Stored data entries:
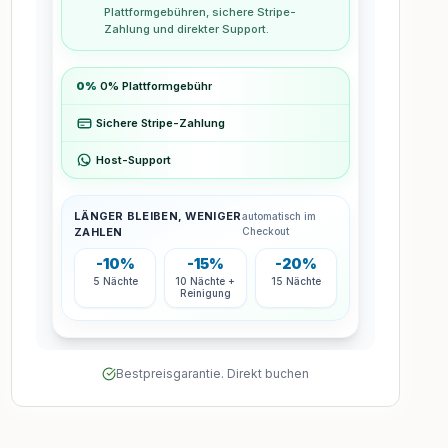
Bestpreisgarantie. Direkt buchen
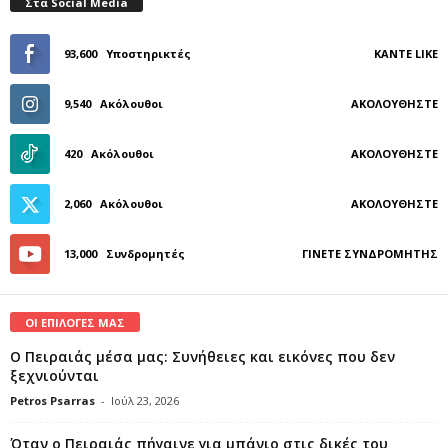
Στα Social Media
93,600
Υποστηρικτές
ΚΆΝΤΕ LIKE
9,540
Ακόλουθοι
ΑΚΟΛΟΥΘΉΣΤΕ
420
Ακόλουθοι
ΑΚΟΛΟΥΘΉΣΤΕ
2,060
Ακόλουθοι
ΑΚΟΛΟΥΘΉΣΤΕ
13,000
Συνδρομητές
ΓΊΝΕΤΕ ΣΥΝΔΡΟΜΗΤΉΣ
ΟΙ ΕΠΙΛΟΓΕΣ ΜΑΣ
Ο Πειραιάς μέσα μας: Συνήθειες και εικόνες που δεν
ξεχνιούνται
Petros Psarras
-
Ιούλ 23, 2026
Όταν ο Πειραιάς πήγαινε για μπάνιο στις δικές του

**AIM OF THE TASK**.
What is needed is a word-for-word copy of the data, minus its pictures.

**RESULT**.
Bestpreisgarantie. Direkt buchen
Στα Social Media
93,600
Υποστηρικτές
ΚΆΝΤΕ LIKE
9,540
Ακόλουθοι
ΑΚΟΛΟΥΘΉΣΤΕ
420
Ακόλουθοι
ΑΚΟΛΟΥΘΉΣΤΕ
2,060
Ακόλουθοι
ΑΚΟΛΟΥΘΉΣΤΕ
13,000
Συνδρομητές
ΓΊΝΕΤΕ ΣΥΝΔΡΟΜΗΤΉΣ
ΟΙ ΕΠΙΛΟΓΕΣ ΜΑΣ
Ο Πειραιάς μέσα μας: Συνήθειες και εικόνες που δεν
ξεχνιούνται
Petros Psarras
-
Ιούλ 23, 2026
Όταν ο Πειραιάς πήγαινε για μπάνιο στις δικές του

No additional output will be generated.